The given models can be classified into two types, i.e. supervised models and unsupervised models, according to whether the data labels are determined, if the data labels are determined, models such as a support vector machine can be used, and if the data labels are not determined, models such as isolated forests can be used. The rules are mainly determined based on experience of a practitioner, and a set of own rules exist for general practitioners or practitioners enterprises;
step 202, comparing the respectively identified abnormal flow, and determining an abnormal flow part which can be identified only by a given model and cannot be identified by a rule;
step 203, summarizing some new rules based on the determined abnormal flow of the part;
Wherein, the new rule is a rule which does not exist in the original rule system and is summarized according to the newly identified flow characteristics, and is different from the existing rule;
Step 204, performing feature engineering on the summarized new rule;
Specifically, the method can be realized by the following steps: firstly, carrying out binarization representation on quantitative descriptions in the rules, wherein a one-hot coding mode can be adopted, and then, carrying out numerical representation on qualitative descriptions, and removing dimension and normalizing if necessary; performing dimension reduction on the new features to obtain desired features;
step 205, inputting the extracted features as new features into the model to obtain a model with enhanced rules;
step 206, comparing the recognition result of the enhanced model with the recognition result of the original given model;
If the enhanced model can keep the abnormal flow identified by the original model, new abnormal flow is identified, namely the rule enhancement effect is verified.
Corresponding to fig.1, the embodiment of the present application further provides a verification device for a model, as shown in fig. 3, where the device includes:
An acquisition module 32 for acquiring a first abnormal flow identified from the first data by the first model; the first model is obtained by adjusting the second model based on the second abnormal flow; the second abnormal flow is abnormal flow which does not comprise fourth abnormal flow in third abnormal flow, the third abnormal flow is identified from the first data by the second model, and the fourth abnormal flow is identified from the first data by a preset first rule;
and the comparison module 34 is configured to compare the first abnormal flow and the third abnormal flow, and generate a verification result according to the comparison result, where the verification result is used to characterize whether the first model is a model enhanced by the second model.
By means of the device, the second model can be identified, the second abnormal flow which cannot be identified by the first rule is adjusted to obtain the first model, then the first abnormal flow identified by the first model is compared with the third abnormal flow identified by the second model, whether the first model is enhanced relative to the second model can be determined, whether the first model is an enhanced model can be conveniently and rapidly determined through the verification process, if so, the identification effect of the abnormal flow can be improved through the first model, and the problem that whether the identification effect of the enhanced machine learning model is improved really cannot be verified in the prior art is solved.

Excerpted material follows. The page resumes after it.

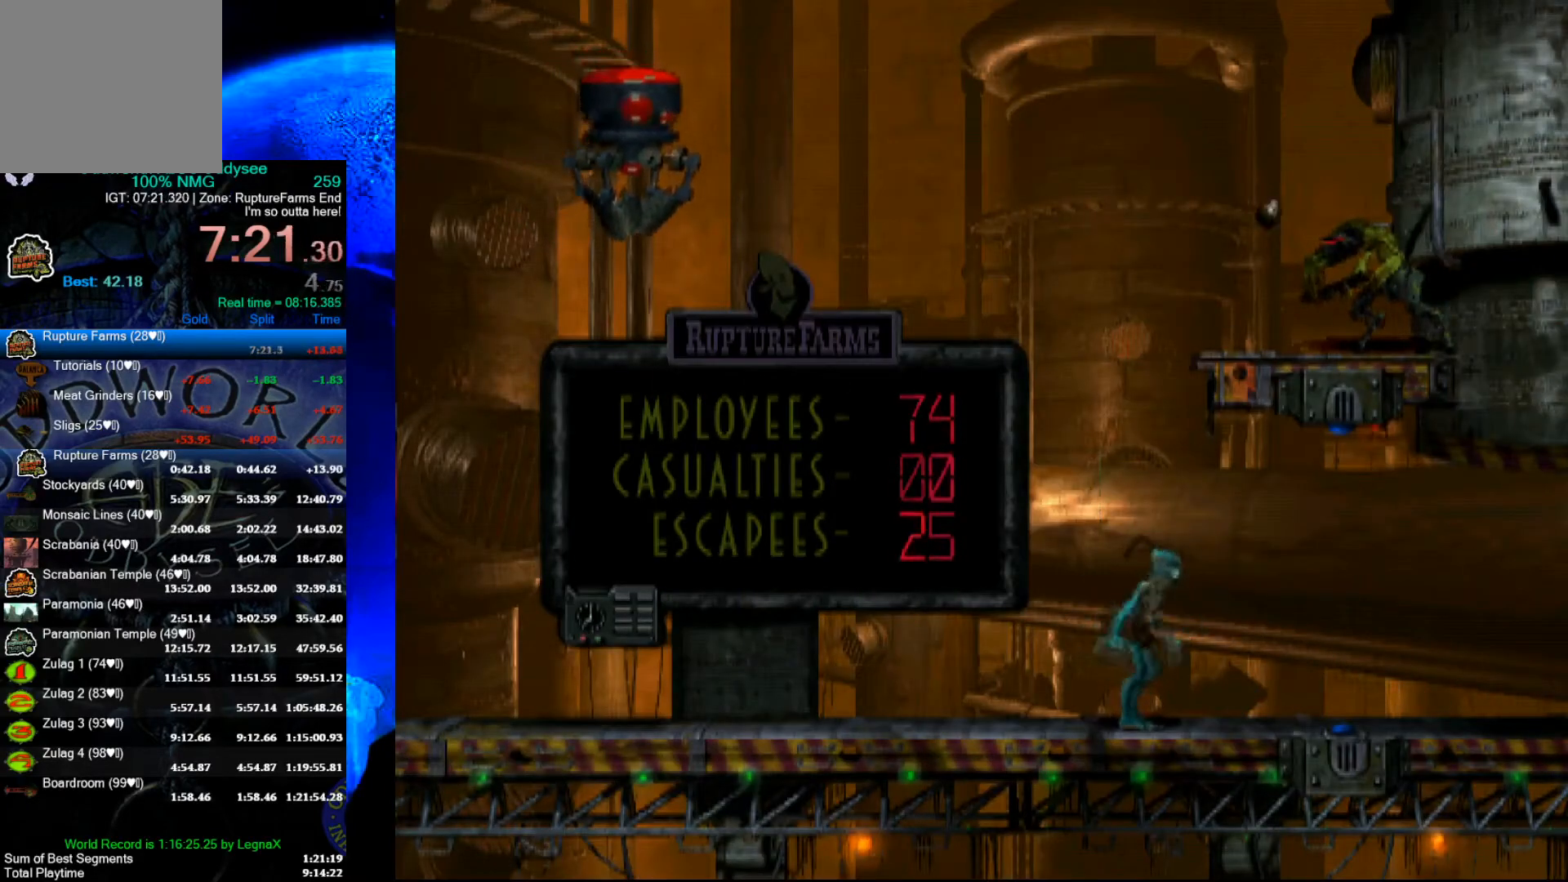
{"buttons": ["R1"], "left_stick": "left", "events": []}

Optionally, the comparing module 34 in the embodiment of the present application may further include: the first comparison unit is used for generating a first verification result when the first abnormal flow comprises a fifth abnormal flow in addition to the third abnormal flow; the first verification result is used for representing that the first model is a model enhanced by the second model; a second comparing unit, configured to generate a second verification result when the first abnormal flow is the third abnormal flow or the first abnormal flow is a part of the third abnormal flow; the second verification result is used for representing that the first model is a model after the second model fails to be enhanced.
Optionally, the acquiring module 32 in the embodiment of the present application may further include: the adjusting unit is used for adjusting the threshold value in the first model for N times until the number of abnormal flow rates identified from the first data by the first model after the threshold value is adjusted for N times is larger than the number of third abnormal flow rates; wherein the threshold value is used to characterize the maximum value of the identified abnormal flow; n is a positive integer; and the determining unit is used for determining the first abnormal flow from the abnormal flow identified from the first data through the first model after the threshold value is adjusted for N times.
Optionally, the apparatus in the embodiment of the present application may further include: a determining module for determining a second rule for identifying abnormal traffic based on the third abnormal traffic before acquiring the first abnormal traffic identified from the first data by the first model, wherein the second rule is different from the first rule; the first processing module is used for carrying out feature engineering on the second rule to obtain corresponding features; and the second processing module is used for inputting the characteristics into the first model to obtain a second model.
Optionally, the first processing module may further include: the first processing unit is used for carrying out binarization processing on rule contents in the second rule; the second processing unit is used for carrying out dimensionless processing on the binarization processing result and carrying out normalization processing on the dimensionless processing result; and the third processing unit is used for performing dimension reduction processing on the normalization processing result to obtain the characteristics.
The embodiment of the application also provides an electronic device, as shown in fig. 4, which comprises a processor 401, a communication interface 402, a memory 403 and a communication bus 404, wherein the processor 401, the communication interface 402 and the memory 403 complete communication with each other through the communication bus 404,
A memory 403 for storing a computer program;
processor 401, when executing programs stored on memory 403, implements the method steps of fig. 1.
The processing in the electronic device implements the method steps in fig. 1, and the technical effects brought by the processing are consistent with those of the verification method of the model in fig. 1, which are not described herein.
The communication bus mentioned by the above terminal may be a peripheral component interconnect standard (PERIPHERAL COMPONENT INTERCONNECT, abbreviated as PCI) bus or an extended industry standard architecture (Extended Industry Standard Architecture, abbreviated as EISA) bus, etc. The communication bus may be classified as an address bus, a data bus, a control bus, or the like. For ease of illustration, only one thick line is shown in fig. 4, but not only one bus or one type of bus.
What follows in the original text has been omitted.